=== HOW TO COMPLETE THIS TASK ===
Please take the lines from the one holding "text_box [459, 697, 644, 737]" through the one holding "Document page, 1500x844 pixels." in the data below and copy them exactly.

=== TASK DATA ===
Content starts
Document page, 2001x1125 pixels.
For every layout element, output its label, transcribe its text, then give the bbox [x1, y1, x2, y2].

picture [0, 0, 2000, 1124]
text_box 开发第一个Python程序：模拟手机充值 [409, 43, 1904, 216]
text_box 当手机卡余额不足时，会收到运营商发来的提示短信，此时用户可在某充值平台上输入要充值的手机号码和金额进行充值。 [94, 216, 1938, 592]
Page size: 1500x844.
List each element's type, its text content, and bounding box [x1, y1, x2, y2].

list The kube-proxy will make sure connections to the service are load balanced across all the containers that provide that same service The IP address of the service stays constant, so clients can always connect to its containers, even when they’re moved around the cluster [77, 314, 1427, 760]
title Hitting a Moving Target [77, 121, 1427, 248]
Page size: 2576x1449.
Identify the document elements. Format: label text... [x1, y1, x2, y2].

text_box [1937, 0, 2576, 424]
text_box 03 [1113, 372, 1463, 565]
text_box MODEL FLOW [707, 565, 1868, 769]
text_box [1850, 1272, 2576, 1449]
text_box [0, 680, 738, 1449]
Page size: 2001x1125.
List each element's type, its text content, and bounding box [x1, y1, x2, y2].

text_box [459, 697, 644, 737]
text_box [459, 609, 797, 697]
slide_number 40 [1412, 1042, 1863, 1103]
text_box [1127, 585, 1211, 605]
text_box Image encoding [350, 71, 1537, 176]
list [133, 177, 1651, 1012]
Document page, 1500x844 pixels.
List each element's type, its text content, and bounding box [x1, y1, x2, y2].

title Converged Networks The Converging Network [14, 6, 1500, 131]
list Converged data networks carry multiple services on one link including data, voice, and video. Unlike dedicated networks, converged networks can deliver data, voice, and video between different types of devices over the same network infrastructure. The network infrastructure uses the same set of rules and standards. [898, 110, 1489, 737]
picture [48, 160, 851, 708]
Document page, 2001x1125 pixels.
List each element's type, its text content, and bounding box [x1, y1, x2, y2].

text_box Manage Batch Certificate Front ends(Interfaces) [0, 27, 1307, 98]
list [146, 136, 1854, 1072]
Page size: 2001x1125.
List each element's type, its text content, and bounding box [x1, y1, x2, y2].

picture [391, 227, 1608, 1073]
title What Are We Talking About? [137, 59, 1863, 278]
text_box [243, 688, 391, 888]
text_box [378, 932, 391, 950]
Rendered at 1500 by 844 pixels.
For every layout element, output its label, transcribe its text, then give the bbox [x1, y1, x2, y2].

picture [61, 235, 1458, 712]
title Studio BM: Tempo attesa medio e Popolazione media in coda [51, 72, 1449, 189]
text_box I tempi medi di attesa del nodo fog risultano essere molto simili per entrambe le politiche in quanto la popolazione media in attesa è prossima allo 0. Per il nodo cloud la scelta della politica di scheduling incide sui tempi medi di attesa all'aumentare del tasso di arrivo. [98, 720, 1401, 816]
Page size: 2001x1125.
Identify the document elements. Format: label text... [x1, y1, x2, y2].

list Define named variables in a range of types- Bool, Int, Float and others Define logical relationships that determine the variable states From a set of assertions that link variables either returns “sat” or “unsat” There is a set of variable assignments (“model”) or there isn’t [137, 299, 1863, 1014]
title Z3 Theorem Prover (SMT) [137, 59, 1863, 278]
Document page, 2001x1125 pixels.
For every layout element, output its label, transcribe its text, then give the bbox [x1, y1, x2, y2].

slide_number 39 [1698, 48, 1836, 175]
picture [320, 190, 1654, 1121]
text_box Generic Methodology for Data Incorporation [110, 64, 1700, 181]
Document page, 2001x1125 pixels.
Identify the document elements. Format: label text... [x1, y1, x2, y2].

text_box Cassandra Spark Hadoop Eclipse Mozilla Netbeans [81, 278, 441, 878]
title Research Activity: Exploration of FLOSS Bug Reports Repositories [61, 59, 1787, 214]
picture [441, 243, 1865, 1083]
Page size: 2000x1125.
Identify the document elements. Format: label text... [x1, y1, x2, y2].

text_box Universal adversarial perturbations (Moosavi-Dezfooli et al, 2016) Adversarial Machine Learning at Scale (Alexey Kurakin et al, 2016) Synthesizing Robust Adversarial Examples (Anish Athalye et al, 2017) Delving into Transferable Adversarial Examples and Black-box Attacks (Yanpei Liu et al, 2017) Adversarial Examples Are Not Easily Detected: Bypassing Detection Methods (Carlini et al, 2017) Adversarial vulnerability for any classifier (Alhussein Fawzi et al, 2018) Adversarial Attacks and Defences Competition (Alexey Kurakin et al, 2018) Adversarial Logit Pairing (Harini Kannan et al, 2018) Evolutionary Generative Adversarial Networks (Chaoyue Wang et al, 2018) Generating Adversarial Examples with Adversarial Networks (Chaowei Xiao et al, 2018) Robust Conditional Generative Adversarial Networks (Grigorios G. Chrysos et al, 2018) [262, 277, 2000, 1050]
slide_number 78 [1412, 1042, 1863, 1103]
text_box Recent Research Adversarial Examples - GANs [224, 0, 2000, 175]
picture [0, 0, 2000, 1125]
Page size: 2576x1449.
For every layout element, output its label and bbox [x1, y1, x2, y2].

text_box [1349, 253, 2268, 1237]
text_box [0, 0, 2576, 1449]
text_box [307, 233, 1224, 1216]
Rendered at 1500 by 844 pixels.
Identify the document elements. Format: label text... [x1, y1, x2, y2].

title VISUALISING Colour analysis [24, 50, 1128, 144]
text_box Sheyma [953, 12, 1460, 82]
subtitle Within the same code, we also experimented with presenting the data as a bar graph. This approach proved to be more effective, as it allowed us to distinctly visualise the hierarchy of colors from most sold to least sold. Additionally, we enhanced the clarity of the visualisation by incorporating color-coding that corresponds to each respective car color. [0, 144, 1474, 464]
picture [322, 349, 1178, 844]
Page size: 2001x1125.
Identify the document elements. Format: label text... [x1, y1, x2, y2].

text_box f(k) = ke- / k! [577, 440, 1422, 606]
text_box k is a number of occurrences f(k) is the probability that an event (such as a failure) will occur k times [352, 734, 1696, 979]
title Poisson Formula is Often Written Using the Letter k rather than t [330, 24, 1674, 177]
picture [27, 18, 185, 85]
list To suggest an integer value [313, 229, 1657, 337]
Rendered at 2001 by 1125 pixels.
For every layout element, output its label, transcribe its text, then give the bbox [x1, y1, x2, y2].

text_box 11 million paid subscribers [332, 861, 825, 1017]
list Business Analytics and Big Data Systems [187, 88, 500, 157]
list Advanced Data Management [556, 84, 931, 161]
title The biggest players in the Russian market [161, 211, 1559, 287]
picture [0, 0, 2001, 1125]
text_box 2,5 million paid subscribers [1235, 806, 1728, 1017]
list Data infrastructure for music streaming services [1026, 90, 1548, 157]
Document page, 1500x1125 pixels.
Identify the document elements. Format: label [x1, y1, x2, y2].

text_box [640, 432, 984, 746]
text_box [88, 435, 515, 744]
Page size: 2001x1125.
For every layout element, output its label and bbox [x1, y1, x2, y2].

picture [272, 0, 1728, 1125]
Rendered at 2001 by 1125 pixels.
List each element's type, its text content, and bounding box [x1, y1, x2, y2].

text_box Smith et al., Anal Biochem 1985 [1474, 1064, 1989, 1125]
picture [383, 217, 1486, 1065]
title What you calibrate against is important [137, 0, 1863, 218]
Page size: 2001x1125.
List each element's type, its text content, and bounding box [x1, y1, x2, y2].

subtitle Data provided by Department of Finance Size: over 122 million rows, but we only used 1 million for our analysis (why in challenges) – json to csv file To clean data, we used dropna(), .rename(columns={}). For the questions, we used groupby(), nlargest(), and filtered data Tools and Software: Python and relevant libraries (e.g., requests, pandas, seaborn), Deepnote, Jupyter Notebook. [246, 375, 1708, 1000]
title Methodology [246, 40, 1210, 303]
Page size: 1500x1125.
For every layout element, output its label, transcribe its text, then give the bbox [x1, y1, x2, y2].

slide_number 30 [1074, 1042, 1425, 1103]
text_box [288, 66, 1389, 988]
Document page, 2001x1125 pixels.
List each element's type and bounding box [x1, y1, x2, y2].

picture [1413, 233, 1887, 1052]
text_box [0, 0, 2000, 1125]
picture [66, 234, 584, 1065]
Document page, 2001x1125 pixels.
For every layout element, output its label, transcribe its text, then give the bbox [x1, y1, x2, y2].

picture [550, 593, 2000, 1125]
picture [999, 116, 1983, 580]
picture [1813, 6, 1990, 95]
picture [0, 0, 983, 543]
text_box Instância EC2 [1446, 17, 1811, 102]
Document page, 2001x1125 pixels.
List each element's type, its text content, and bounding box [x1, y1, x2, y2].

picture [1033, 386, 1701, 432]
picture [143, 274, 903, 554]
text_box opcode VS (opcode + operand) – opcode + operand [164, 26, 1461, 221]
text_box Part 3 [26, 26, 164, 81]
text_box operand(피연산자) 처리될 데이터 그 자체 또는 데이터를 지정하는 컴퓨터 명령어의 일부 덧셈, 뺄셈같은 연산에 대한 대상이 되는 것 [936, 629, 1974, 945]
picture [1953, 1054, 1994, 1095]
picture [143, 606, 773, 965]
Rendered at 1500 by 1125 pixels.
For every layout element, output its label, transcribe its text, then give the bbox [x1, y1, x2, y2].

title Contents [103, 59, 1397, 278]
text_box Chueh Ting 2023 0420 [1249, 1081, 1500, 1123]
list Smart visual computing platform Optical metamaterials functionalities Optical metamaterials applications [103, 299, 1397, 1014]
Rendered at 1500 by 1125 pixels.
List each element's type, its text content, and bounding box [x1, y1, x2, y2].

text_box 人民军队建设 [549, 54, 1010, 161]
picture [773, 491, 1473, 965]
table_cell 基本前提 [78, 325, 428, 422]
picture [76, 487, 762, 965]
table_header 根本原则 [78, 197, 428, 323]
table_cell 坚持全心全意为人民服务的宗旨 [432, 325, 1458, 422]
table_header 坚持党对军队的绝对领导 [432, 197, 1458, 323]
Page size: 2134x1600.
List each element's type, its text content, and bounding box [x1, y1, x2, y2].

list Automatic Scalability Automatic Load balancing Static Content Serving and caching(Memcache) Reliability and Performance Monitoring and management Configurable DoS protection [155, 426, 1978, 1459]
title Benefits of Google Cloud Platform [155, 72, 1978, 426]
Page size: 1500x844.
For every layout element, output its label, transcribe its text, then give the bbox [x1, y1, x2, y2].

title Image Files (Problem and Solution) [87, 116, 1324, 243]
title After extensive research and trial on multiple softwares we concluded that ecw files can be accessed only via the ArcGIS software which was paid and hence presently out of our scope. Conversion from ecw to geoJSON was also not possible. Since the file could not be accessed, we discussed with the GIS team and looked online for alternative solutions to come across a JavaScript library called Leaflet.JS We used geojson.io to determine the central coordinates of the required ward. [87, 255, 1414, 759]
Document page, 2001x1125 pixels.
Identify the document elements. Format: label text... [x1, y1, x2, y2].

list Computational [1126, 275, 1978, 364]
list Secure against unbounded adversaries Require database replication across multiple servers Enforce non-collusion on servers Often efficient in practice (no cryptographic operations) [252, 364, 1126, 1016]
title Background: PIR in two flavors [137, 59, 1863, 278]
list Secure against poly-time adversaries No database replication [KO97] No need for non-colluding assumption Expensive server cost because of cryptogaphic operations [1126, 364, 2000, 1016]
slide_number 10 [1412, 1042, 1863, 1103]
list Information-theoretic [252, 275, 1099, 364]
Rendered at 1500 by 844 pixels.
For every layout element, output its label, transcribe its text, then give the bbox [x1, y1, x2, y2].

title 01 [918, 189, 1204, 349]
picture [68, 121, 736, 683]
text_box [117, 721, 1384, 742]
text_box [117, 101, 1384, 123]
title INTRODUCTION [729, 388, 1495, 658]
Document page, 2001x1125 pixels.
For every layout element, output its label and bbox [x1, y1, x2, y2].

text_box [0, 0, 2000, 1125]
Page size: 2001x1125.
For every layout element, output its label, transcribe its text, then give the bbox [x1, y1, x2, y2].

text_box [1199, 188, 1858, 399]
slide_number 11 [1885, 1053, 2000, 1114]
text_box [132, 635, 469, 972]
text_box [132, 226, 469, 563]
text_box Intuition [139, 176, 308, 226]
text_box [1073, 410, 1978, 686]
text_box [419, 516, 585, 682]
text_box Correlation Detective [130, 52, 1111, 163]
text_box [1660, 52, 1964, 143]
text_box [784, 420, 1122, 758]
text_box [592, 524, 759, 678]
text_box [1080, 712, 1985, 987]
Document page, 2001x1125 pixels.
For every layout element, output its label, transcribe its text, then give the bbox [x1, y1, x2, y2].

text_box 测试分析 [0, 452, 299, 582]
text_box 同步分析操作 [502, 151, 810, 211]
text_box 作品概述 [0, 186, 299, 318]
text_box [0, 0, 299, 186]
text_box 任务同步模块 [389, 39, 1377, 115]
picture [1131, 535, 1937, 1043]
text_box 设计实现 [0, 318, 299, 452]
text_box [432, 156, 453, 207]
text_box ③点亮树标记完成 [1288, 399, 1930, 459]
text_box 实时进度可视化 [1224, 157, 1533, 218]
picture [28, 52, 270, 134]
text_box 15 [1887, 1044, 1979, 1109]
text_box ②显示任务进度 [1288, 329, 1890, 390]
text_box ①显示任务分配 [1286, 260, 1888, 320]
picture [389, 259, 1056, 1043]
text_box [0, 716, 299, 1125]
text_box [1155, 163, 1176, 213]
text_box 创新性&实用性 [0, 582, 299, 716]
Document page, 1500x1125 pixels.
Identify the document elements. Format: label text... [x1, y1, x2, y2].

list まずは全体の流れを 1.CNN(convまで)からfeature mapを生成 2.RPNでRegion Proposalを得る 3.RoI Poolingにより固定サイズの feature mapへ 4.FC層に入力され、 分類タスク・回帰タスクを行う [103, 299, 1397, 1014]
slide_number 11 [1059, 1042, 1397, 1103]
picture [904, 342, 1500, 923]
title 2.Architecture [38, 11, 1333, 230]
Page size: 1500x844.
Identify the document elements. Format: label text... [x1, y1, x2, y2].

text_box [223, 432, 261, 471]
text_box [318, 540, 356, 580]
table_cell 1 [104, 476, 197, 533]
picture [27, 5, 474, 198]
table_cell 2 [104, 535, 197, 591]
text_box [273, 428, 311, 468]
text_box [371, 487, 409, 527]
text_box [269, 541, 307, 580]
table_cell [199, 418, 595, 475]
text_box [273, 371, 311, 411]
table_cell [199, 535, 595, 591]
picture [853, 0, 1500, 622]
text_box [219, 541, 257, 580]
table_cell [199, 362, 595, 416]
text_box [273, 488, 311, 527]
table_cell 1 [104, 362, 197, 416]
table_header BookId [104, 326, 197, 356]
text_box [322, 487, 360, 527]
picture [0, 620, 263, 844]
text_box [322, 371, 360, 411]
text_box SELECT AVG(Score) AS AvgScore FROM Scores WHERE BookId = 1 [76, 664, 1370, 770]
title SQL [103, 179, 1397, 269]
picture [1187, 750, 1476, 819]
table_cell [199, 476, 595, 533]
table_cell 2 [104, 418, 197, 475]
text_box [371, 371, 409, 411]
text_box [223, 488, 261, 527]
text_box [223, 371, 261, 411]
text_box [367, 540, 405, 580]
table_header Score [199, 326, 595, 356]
Content ends
=== SOLVED PROBLEM ===
text_box [459, 697, 644, 737]
text_box [459, 609, 797, 697]
slide_number 40 [1412, 1042, 1863, 1103]
text_box [1127, 585, 1211, 605]
text_box Image encoding [350, 71, 1537, 176]
list [133, 177, 1651, 1012]
Document page, 1500x844 pixels.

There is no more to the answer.